Par Dessy Damianova
Première à subir les effets sanitaires et humanitaires de l’épidémie du coronavirus, la Chine est aussi la première à être menacée des consternantes conséquences économiques de cette maladie. La croissance du géant asiatique s’oriente très nettement à la baisse, ce qui vient renforcer une tendance plus générale de ralentissement et d’essoufflement de l’économie chinoise amorcée depuis 2016 et affectant plus particulièrement le secteur des exportations.
En premier lieu – cette gigantesque initiative de construction appelée « La Ceinture et la Route » par laquelle, en se reliant aux autres continents par des liaisons maritimes et par des voies ferroviaires, la Chine veut à la fois restituer la gloire de sa mythique « Route de la Soie » et consacrer sa nouvelle gloire de puissance économique prétendant à l’hégémonie mondiale.
La crise du coronavirus en a pourtant décidé autrement. Au lieu d’une « Ceinture » chinoise autour du monde – des cordons sanitaires à l’infini, au lieu d’une hégémonie – une pandémie démarrée de la République populaire et se répandant partout sur la planète. Mais, en effet, que représentait « La Ceinture et la Route » dont le ralentissement est parmi les dommages les plus considérables causés par l’épidémie du coronavirus à l’économie chinoise et qui, d’autre part, à l’échelle mondiale et à l’heure actuelle, est bien la plus ample initiative économique à être mise entre parenthèses par ladite épidémie ?
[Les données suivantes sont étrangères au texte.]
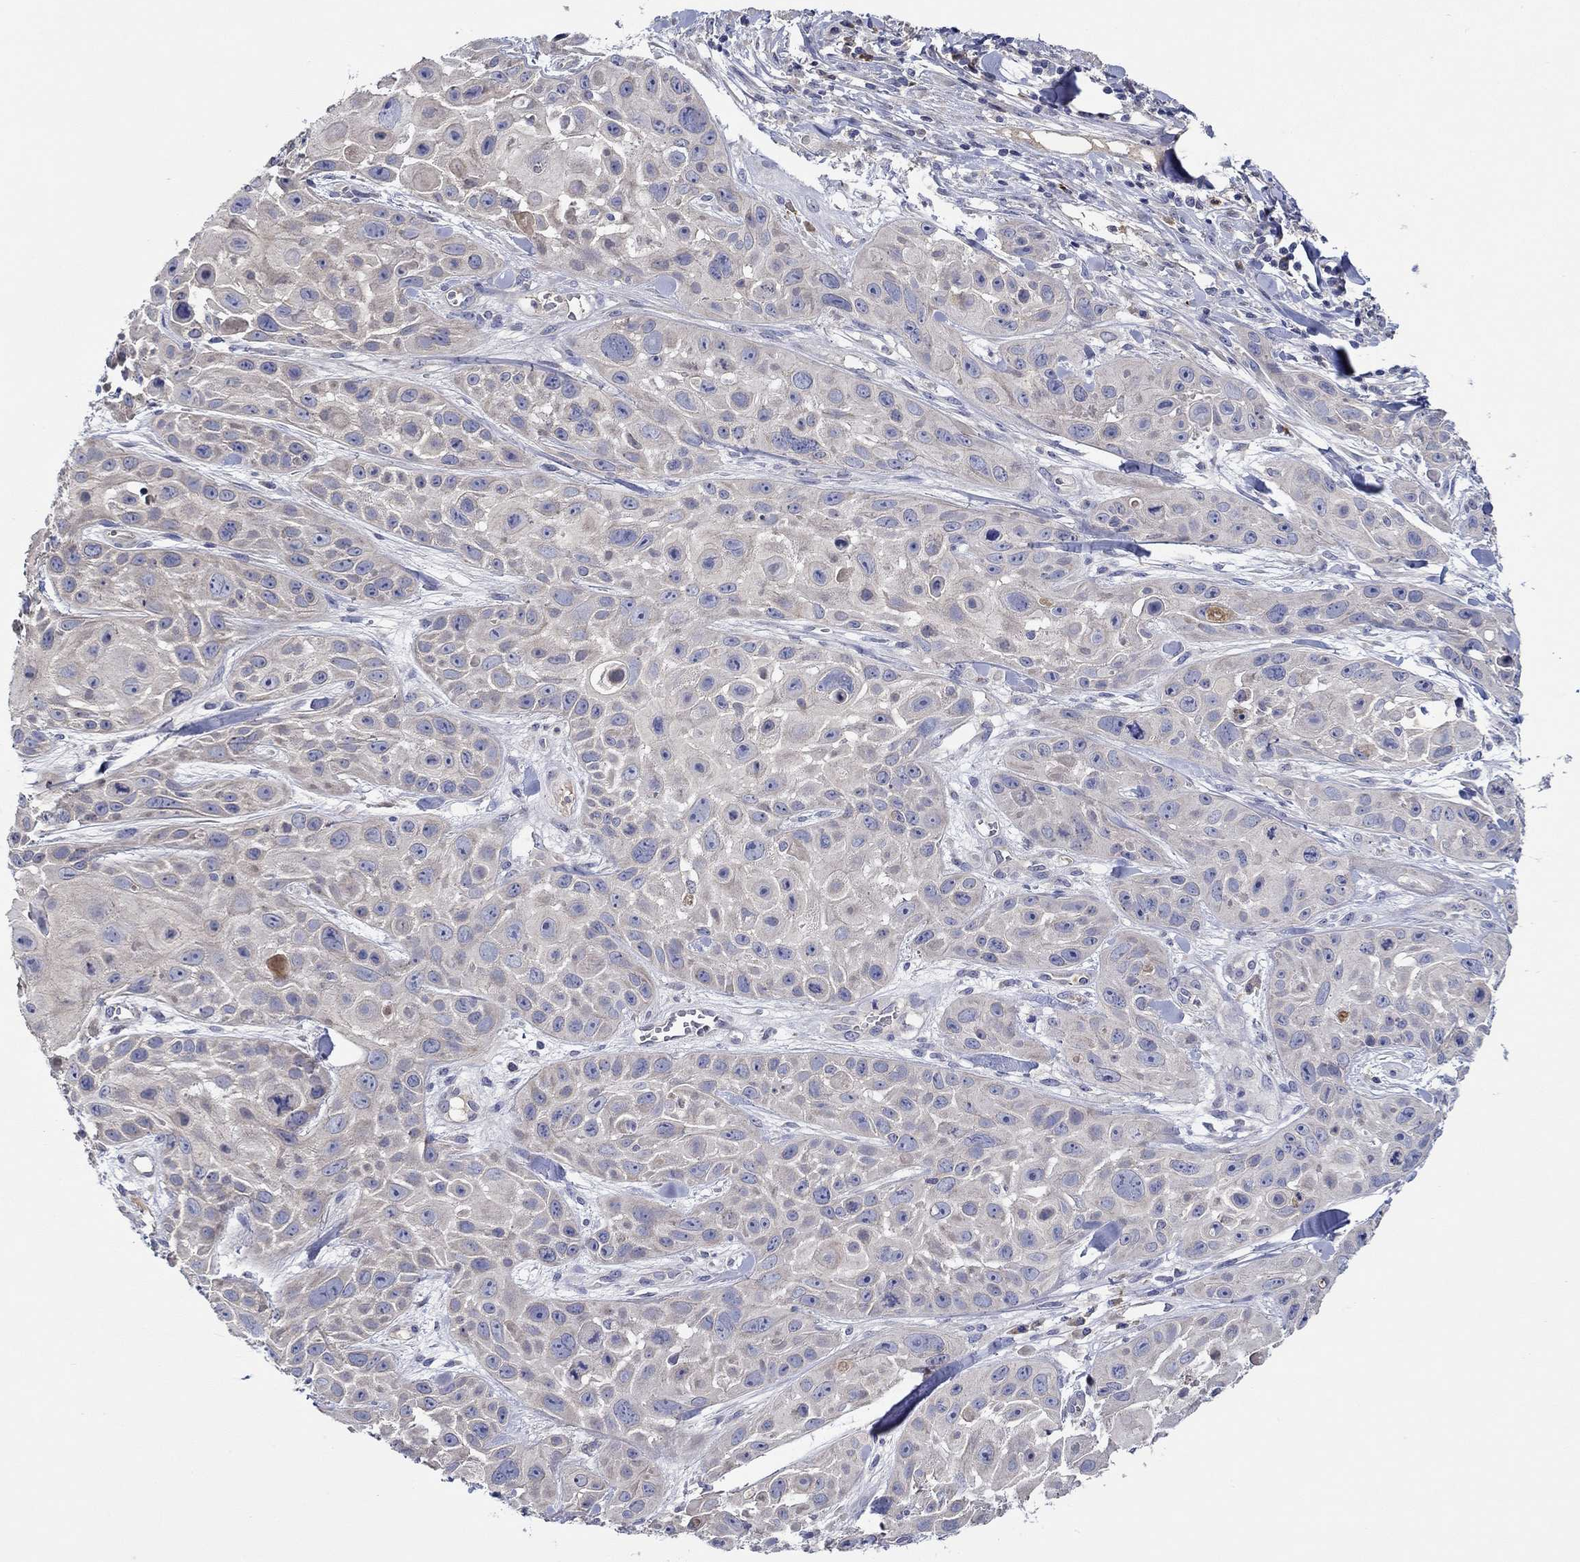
{"staining": {"intensity": "negative", "quantity": "none", "location": "none"}, "tissue": "skin cancer", "cell_type": "Tumor cells", "image_type": "cancer", "snomed": [{"axis": "morphology", "description": "Squamous cell carcinoma, NOS"}, {"axis": "topography", "description": "Skin"}, {"axis": "topography", "description": "Anal"}], "caption": "Skin cancer stained for a protein using immunohistochemistry shows no positivity tumor cells.", "gene": "CHIT1", "patient": {"sex": "female", "age": 75}}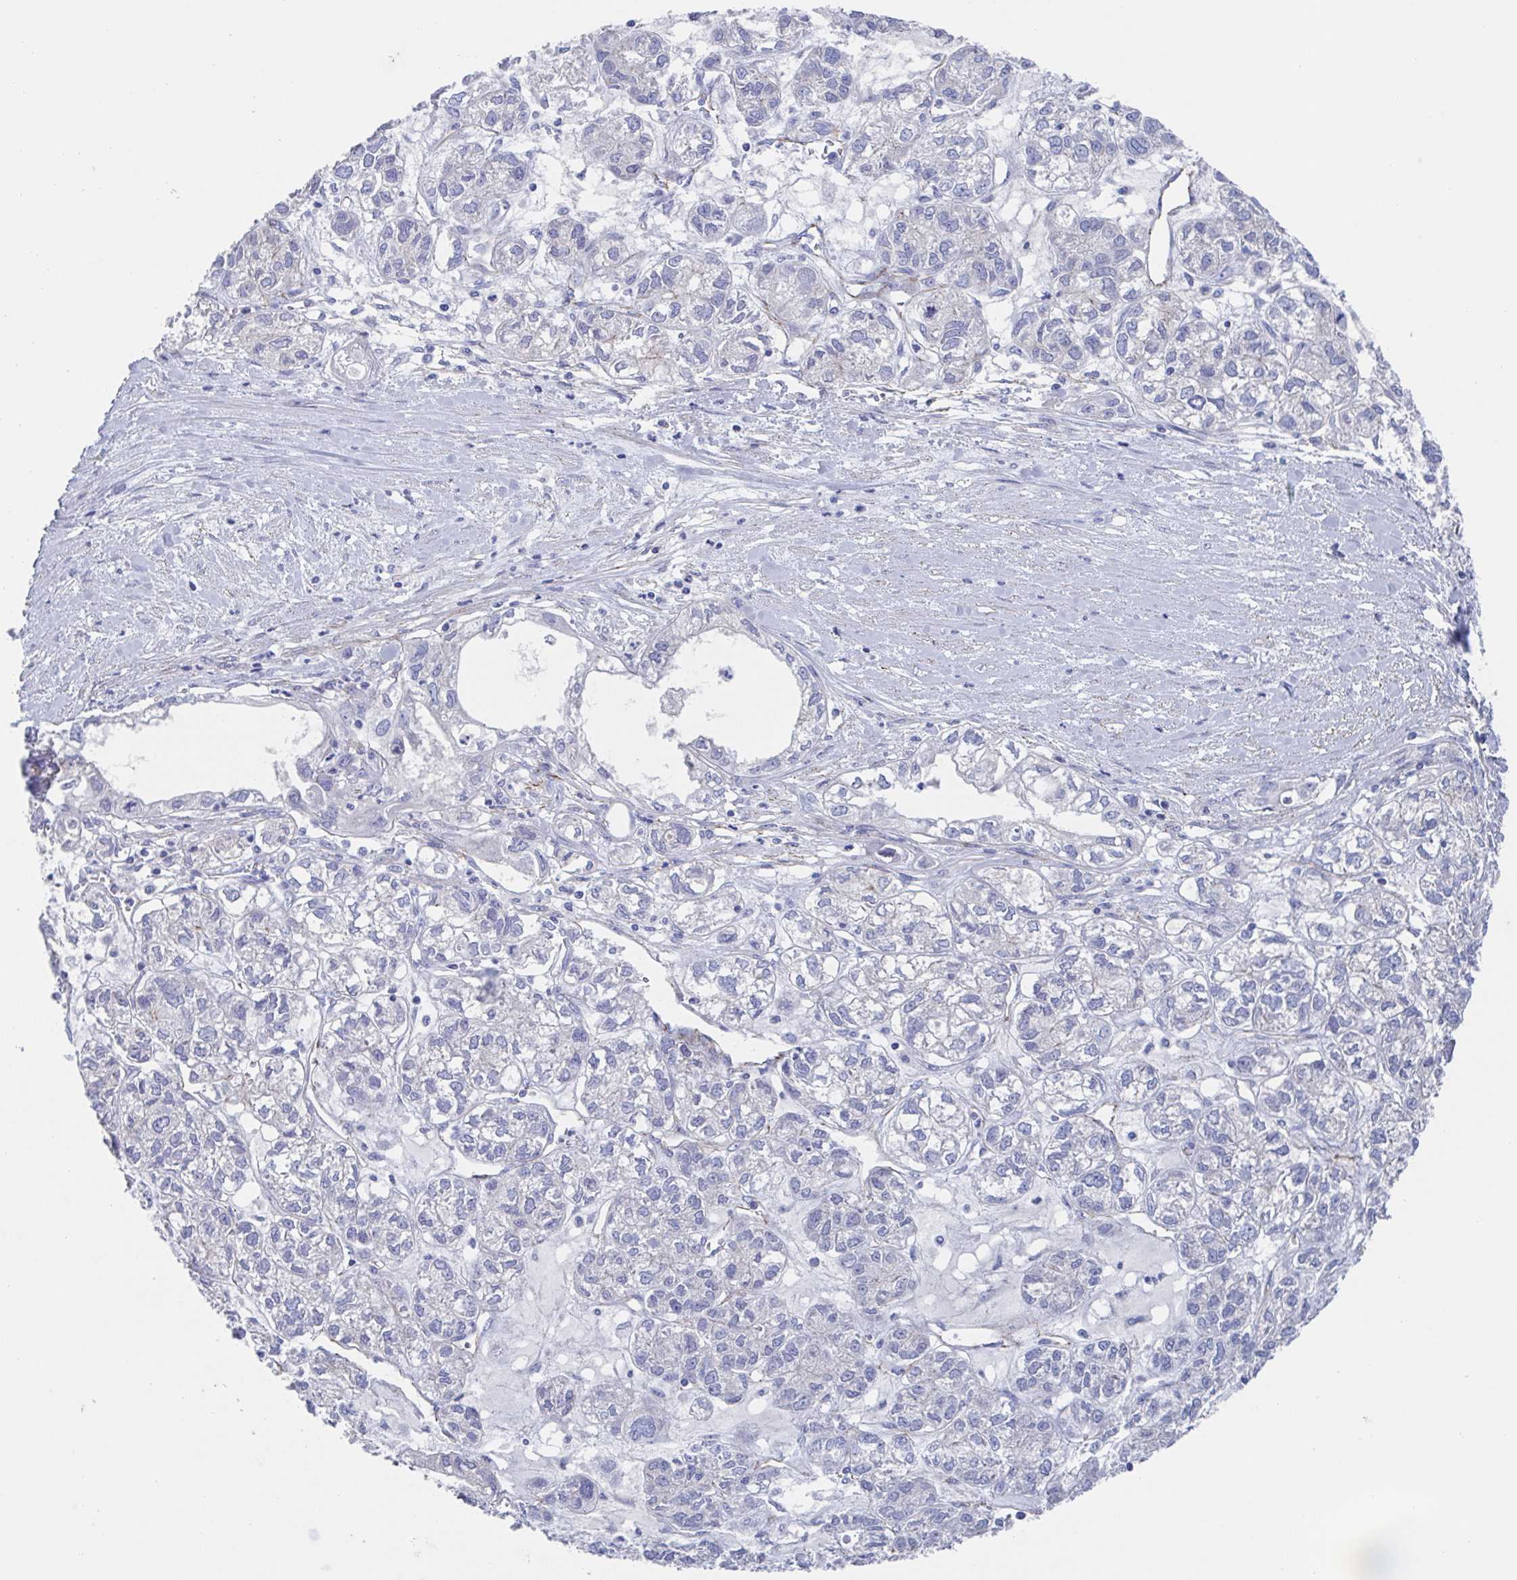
{"staining": {"intensity": "negative", "quantity": "none", "location": "none"}, "tissue": "ovarian cancer", "cell_type": "Tumor cells", "image_type": "cancer", "snomed": [{"axis": "morphology", "description": "Carcinoma, endometroid"}, {"axis": "topography", "description": "Ovary"}], "caption": "Micrograph shows no significant protein staining in tumor cells of endometroid carcinoma (ovarian).", "gene": "CDH2", "patient": {"sex": "female", "age": 64}}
Rappelons brièvement les principaux enjeux de l’initiative « Une Ceinture, une route » connue encore comme « La Nouvelle Route de la soie » et désignée en anglais comme BRI (« Belt and Road Initiative») ou OBOR (« One Belt, one Road »). Conçu pour devenir le symbole phare de la puissance économique chinoise, le projet représente donc avant tout une tentative grandiose de reconstituer l’ancienne Route de la Soie et d’étendre son trafic de biens et de marchandises à d’autres continents.
Inaugurée en 2013 par le président chinois Xi Jinping, la BRI se présente comme un ensemble de projets de construction et d’exploitation de différentes infrastructures (le plus souvent routières ou liées au transport et au transfert) dans 62 pays des cinq continents, soit à peu près partout dans le monde. Pour l’instant, les bénéficiaires de l’initiative chinoise sont principalement des pays émergents de l’Asie et de l’Afrique. Ceux de l’Asie Centrale et la Russie se sont dotées de nouveaux oléoducs et gazoducs tandis que, toujours grâce à la campagne chinoise, l’Asie du Sud-Est a vu l’apparition, sur son territoire et parfois en un rien de temps, de nouvelles villes, des zones économiques libres et de réseaux de lignes ferroviaires à grande vitesse.
Oui, mais voilà. Il y a eu cette histoire de coronavirus et les projets faisant partie de « La Ceinture et la Route » qui au moment du déclenchement de l’épidémie étaient encore en chantier, menacent de le rester un bon moment encore.
A un moment où des vies humaines sont menacées, et où, d’autre part, subissant une paralysie sans précédent analogue, l’économie chinoise s’achemine vers une récession, la « Nouvelle Route de la soie » peut certainement attendre. Bien des projets de la BRI voient leur réalisation retardée et dans certains cas clairement compromise. L’imposition de la quarantaine dans la quasi-intégralité du territoire asiatique interdit le travail d’ouvriers chinois sur des chantiers considérés comme cruciaux pour « La Ceinture et la route ». Des projets évalués à des milliards de dollars stagnent en Indonésie, en Malaisie, au Pakistan et au Sri Lanka. C’est en vain si le Pékin officiel clame à qui veut l’entendre que l’influence de l’épidémie du coronavirus sur les projets d’OBOR est limitée et de courte durée : le ralentissement de ces projets est évident et le relâchement de la Ceinture (comme certains observateurs l’ont défini) est de plus en plus sensible.
La crise du coronavirus qui a secoué initialement la Chine, sa population mais aussi son économie, nous a démontré avec une netteté frappante à quel point notre monde est devenu « sino- dépendant » et à quel point l’économie mondiale subit l’influence du géant industriel asiatique. Un géant qui, de toute évidence, ne s’est pas laissé abattre par le malicieux petit virus et qui, à l’épreuve de l’épidémie déclenchée par celui-ci, s’est révélé comme un bâtisseur tout aussi colossal qu’il l’était dans son projet de la « Ceinture et de la Route » – un bâtisseur d’hôpitaux, cette fois. L’hôpital d’urgence à Wuhan a surpris tout le monde avec la rapidité de sa construction – en seulement 10 jours – et sa capacité d’accueillir des centaines de patients.